Zweitens, meine Damen und Herren, wird hier — und das ist wohl das Wesentlichste an der ganzen Vorlage — zum erstenmal der Begriff „Lagerhaft" eingeführt. Auf Seite 7 der Begründung heißt es zu § 1 ausdrücklich im Zusammenhang mit der Umschreibung der typischen Freiheitsentziehung folgendermaßen:
. . . die zwangsweise Unterbringung in einem Gefängnis, einem zum Vollzuge von Haft dienenden Raum , einem Arbeitshaus oder einer geschlossenen Anstalt der Fürsorge . . . Dem Sinn der Vorschrift entsprechend soll damit nicht nur die Unterbringung in festen Häusern, sondern auch die Unterbringung in Lagern erfaßt werden.
Es soll uns ja niemand kommen und sagen, es handle sich hier um „seuchenpolizeiliche Erwägungen", um Unterbringung in Baracken für gewisse Krankheiten.

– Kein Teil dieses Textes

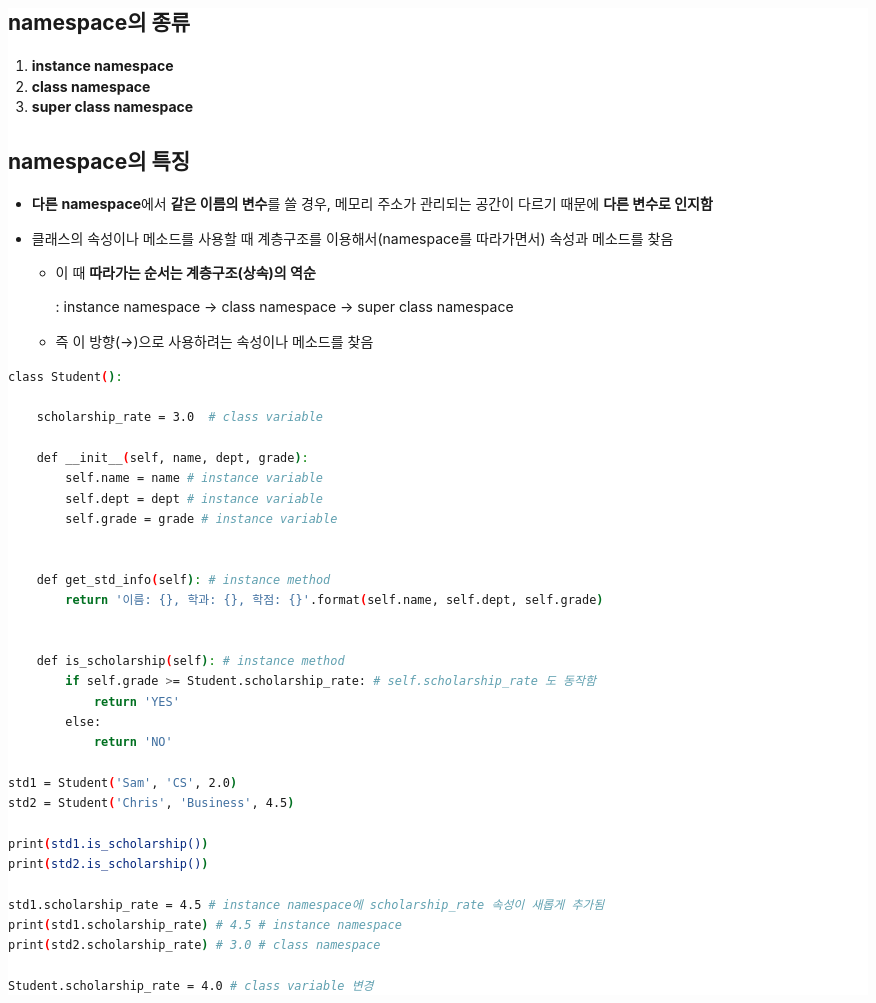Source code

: ## namespace의 종류

1. **instance namespace**
2. **class namespace**
3. **super class namespace**

## namespace의 특징

- **다른** **namespace**에서 **같은 이름의 변수**를 쓸 경우, 메모리 주소가 관리되는 공간이 다르기 때문에  **다른 변수로 인지함**

- 클래스의 속성이나 메소드를 사용할 때 계층구조를 이용해서(namespace를 따라가면서) 속성과 메소드를 찾음

  - 이 때 **따라가는 순서는 계층구조(상속)의 역순**

    : instance namespace → class namespace → super class namespace

  - 즉 이 방향(→)으로 사용하려는 속성이나 메소드를 찾음

```bash
class Student():
   
    scholarship_rate = 3.0  # class variable
    
    def __init__(self, name, dept, grade):
        self.name = name # instance variable
        self.dept = dept # instance variable
        self.grade = grade # instance variable
        
    
    def get_std_info(self): # instance method
        return '이름: {}, 학과: {}, 학점: {}'.format(self.name, self.dept, self.grade)

    
    def is_scholarship(self): # instance method
        if self.grade >= Student.scholarship_rate: # self.scholarship_rate 도 동작함
            return 'YES'
        else:
            return 'NO'
        
std1 = Student('Sam', 'CS', 2.0)
std2 = Student('Chris', 'Business', 4.5)

print(std1.is_scholarship())
print(std2.is_scholarship())

std1.scholarship_rate = 4.5 # instance namespace에 scholarship_rate 속성이 새롭게 추가됨
print(std1.scholarship_rate) # 4.5 # instance namespace
print(std2.scholarship_rate) # 3.0 # class namespace

Student.scholarship_rate = 4.0 # class variable 변경
```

Davon kann keine Rede sein. Mir
scheint viel eher, der Herr Bundesminister des Innern stellt die Perspektive auf, daß bei der Durchführung seiner Pläne
die Zuchthäuser nicht mehr ausreichen. Mir scheint, daß hier eine Visitenkarte der sogenannten freiheitlichen demokratischen Ordnung vorgelegt wird, auf die man sich hier dauernd berufen möchte.
Wir fordern zu der Vorlage, die uns unterbreitet ist, eine genaue Auskunft: Was ist unter „Unterbringung in Lagern" beabsichtigt? Wir werden die Bundesregierung an diese Formulierung noch oft erinnern, und wir werden diese Vorlage, weil sie dazu geschaffen ist, im Sinne eines polizeistaatlichen Willkürregimes angewandt zu werden, ablehnen und auch ihre Behandlung in den Ausschüssen zurückweisen.